- _Set tasks_
a: Copy the mailing-list post about stunnel and squid, starting with "with squid. This" and going on through "must be fine.", but swap every "stunnel" for "spiped".
b: Continue the mailing-list post about stunnel and squid from its last sentence.

--- Passage to read ---

Re: [squid-users] https to http translation

From: purgat <purgatio_at_gmail.com>
Date: Wed, 15 Dec 2010 16:54:36 +0330

Just for the sake of helping other people...
Thanks to everybody's help specially Amos my problem is somewhat solved
though a lot of fine-tuning is yet to be done. One thing I want to
stress on is ease and simplicity. I heard of several options here,
interestingly, most of which made sense theoretically though I didn't
have the technical experience to handle the complexity.
The solution that worked for me as was suggested by Amos, was "stunnel"
with squid. This would be suitable for someone with relatively low
knowledge of networking who is relatively comfortable doing things on
command-line.
say you set up your browser settings to use 127.0.0.1 with any unused
port of your choice. Set up stunnel on client and set it up in client
mode to forward the mentioned port to some port on your server. Only 4
lines of conf file are to be added/modified 1 for client mode and 3 for
accepting and forwarding the port to server (I commented out most of the
rest of the sample file for the time being). Then you set up stunnel on
server side with exactly reverse settings. Exit port this time is what
your squid (or other proxy server of your choice) is listening to.
Extremely simple and effective. I haven't tried it on Windows yet but I
believe it must be fine.
My thanks to everybody for their help and support

P.S. Amos I didn't find the Firefox bug that you mentioned. If you have
an address it would be great because I may be able to contribute one way
or another.

--- Data ---

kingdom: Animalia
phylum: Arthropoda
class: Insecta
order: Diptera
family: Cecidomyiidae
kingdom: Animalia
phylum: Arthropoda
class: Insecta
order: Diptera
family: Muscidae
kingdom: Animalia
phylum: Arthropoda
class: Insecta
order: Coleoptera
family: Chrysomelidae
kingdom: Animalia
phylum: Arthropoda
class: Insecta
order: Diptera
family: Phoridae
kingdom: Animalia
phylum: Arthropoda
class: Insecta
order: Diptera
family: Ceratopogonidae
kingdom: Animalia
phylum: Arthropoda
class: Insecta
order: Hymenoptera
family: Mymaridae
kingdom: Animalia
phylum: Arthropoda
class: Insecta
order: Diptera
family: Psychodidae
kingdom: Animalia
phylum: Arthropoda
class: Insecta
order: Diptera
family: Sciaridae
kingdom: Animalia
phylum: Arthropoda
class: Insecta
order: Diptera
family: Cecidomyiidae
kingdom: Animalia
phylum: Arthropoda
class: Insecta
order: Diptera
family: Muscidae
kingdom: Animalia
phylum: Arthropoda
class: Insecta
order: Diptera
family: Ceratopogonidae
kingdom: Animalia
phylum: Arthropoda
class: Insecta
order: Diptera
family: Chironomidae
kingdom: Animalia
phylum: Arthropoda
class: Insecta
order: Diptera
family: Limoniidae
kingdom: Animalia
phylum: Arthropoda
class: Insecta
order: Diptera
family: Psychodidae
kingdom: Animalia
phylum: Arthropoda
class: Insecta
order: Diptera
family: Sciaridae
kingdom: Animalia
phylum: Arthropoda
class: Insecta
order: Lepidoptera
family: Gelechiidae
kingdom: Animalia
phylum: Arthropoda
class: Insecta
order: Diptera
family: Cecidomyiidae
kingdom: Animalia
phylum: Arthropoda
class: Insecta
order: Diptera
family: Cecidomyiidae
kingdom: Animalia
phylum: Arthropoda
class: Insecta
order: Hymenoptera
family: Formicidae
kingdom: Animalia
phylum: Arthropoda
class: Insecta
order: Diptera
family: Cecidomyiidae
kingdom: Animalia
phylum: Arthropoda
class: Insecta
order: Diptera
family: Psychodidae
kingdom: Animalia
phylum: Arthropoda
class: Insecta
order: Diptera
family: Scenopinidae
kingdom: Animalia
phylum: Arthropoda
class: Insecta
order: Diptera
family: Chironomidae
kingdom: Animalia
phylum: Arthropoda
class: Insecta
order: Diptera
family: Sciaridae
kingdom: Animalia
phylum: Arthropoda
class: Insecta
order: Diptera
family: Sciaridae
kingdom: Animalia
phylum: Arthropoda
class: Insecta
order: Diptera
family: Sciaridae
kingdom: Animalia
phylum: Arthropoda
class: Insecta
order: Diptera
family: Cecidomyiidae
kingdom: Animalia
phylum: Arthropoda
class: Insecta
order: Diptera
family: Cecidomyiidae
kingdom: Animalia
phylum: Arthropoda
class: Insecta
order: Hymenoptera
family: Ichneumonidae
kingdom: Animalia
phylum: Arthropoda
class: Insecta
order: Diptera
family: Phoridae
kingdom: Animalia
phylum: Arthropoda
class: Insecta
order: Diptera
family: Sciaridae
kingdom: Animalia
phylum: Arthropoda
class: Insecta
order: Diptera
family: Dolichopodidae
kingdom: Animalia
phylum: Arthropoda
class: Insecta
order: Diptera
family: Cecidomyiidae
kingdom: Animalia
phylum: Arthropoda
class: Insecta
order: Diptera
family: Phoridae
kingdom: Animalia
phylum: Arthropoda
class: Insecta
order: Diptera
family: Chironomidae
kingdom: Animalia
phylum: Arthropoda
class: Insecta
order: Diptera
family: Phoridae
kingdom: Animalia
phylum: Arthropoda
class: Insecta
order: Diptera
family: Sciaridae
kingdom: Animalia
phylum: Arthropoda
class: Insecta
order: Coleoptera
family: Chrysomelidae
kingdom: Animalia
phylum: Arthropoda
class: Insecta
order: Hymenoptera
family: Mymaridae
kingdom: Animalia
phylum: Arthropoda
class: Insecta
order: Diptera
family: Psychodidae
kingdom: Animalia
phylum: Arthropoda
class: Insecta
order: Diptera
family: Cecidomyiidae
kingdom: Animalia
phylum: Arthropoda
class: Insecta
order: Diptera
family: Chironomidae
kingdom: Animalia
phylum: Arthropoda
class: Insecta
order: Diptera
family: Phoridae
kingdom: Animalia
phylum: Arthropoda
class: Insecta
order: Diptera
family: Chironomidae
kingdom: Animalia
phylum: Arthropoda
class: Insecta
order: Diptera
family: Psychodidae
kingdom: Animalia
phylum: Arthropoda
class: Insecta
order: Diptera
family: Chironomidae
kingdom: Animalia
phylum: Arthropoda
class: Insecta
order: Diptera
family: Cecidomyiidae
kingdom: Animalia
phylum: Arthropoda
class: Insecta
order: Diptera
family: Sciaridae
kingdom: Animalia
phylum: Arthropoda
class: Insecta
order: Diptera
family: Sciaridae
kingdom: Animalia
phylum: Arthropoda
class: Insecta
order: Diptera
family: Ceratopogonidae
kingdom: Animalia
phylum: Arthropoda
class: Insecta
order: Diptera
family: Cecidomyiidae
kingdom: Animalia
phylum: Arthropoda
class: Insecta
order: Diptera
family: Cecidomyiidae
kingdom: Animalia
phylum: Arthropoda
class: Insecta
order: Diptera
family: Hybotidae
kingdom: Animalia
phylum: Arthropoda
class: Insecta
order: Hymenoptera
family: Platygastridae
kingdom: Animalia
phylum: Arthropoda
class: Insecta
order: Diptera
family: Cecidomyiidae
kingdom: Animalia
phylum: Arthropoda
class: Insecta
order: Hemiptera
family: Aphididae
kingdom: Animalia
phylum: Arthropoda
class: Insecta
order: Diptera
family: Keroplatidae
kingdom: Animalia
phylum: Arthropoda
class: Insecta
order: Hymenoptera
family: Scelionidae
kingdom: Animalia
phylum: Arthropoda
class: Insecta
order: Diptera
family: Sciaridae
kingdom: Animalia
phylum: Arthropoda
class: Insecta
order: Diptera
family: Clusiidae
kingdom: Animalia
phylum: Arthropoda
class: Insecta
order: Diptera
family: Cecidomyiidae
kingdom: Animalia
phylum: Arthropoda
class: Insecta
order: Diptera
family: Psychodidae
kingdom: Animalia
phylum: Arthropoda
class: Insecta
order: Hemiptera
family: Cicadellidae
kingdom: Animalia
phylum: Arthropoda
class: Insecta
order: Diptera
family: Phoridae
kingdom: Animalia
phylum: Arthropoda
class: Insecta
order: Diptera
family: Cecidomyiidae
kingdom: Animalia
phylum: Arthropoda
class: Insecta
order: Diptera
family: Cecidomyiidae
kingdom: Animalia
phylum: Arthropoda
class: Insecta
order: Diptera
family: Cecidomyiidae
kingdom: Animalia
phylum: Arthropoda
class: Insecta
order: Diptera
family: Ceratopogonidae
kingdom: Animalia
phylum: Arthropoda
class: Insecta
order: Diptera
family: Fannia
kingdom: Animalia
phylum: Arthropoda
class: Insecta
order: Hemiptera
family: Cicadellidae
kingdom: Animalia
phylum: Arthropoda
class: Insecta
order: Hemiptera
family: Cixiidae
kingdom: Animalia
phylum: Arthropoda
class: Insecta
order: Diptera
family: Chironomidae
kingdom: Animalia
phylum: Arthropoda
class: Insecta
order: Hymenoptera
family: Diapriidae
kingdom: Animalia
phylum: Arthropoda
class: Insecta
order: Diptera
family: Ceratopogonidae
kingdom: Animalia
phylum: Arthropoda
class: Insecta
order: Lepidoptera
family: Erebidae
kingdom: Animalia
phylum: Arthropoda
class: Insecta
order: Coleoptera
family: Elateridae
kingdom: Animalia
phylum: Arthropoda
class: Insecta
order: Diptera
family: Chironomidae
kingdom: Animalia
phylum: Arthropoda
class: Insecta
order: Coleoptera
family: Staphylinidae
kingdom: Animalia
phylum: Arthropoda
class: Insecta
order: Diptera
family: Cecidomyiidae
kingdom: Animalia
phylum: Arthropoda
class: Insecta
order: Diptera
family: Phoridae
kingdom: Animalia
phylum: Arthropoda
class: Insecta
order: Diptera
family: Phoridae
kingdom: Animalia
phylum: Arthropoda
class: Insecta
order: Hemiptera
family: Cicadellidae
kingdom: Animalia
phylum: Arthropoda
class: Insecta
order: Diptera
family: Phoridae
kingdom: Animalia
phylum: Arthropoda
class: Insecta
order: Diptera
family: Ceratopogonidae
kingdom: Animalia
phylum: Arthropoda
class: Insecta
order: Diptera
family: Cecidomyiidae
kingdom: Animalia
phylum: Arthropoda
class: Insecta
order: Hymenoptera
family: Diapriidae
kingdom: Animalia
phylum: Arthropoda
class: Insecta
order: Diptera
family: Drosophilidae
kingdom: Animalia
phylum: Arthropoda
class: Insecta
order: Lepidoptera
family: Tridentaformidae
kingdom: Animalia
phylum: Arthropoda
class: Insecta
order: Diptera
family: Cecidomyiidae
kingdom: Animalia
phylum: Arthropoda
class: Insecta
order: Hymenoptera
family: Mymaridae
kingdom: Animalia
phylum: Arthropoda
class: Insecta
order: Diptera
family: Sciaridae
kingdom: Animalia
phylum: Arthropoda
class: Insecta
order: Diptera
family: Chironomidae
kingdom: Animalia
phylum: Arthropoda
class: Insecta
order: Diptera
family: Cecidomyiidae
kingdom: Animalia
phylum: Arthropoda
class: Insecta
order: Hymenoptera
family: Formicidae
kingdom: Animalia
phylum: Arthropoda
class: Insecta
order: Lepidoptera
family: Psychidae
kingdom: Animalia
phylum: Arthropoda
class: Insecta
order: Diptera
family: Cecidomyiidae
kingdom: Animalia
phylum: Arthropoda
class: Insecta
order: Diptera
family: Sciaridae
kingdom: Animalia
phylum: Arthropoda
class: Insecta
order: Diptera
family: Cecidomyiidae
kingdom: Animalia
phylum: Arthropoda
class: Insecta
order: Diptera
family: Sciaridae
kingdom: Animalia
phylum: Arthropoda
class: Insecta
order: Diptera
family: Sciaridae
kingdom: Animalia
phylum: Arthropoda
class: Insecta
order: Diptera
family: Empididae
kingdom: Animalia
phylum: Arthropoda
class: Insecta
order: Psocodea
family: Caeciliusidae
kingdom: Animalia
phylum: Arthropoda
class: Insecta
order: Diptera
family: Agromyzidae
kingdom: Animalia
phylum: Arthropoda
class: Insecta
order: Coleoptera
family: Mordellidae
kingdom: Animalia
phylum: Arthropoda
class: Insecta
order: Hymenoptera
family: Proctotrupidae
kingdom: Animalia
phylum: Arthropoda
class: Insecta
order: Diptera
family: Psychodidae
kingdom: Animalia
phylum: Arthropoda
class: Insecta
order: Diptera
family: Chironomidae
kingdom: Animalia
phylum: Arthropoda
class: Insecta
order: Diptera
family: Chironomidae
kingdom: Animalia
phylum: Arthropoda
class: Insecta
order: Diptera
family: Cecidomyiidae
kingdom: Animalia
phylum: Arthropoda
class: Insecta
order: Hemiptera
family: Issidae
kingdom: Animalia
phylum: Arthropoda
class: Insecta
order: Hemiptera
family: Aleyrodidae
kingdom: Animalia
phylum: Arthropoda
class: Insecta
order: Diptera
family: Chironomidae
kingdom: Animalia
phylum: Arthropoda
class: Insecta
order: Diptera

---

- _Expected responses_
a:
with squid. This would be suitable for someone with relatively low
knowledge of networking who is relatively comfortable doing things on
command-line.
say you set up your browser settings to use 127.0.0.1 with any unused
port of your choice. Set up spiped on client and set it up in client
mode to forward the mentioned port to some port on your server. Only 4
lines of conf file are to be added/modified 1 for client mode and 3 for
accepting and forwarding the port to server (I commented out most of the
rest of the sample file for the time being). Then you set up spiped on
server side with exactly reverse settings. Exit port this time is what
your squid (or other proxy server of your choice) is listening to.
Extremely simple and effective. I haven't tried it on Windows yet but I
believe it must be fine.

b:
On Tue, 2010-12-14 at 01:05 +0000, Amos Jeffries wrote:
> On Mon, 13 Dec 2010 22:06:01 +0330, purgat wrote:
> > Hey
> > ok let me see if I got this right (excuse the noob!):
> > Let's say you set up squid to listen to ssl over 8081 and set up proxy
> > settings of your browser to use 8081 for both http and https. Now if you
> > type in an address with https in your browser you will send your data to
> > squid over ssl (probably ssl of the target website) but if you use http,
> > browser will not understand that the proxy on the other side is looking
> > for an ssl connection. Did I get this right?
>
> Yes.
>
> > If that is the case, one other option would be setting up a proxy daemon
> > on the local machine and try to get it connected to the main proxy
> > server over an encrypted connection. Can THAT be done with squid?
>
> Yes, people have had success with stunnel and others. I don't do it myself
> so can't help with the config side of those.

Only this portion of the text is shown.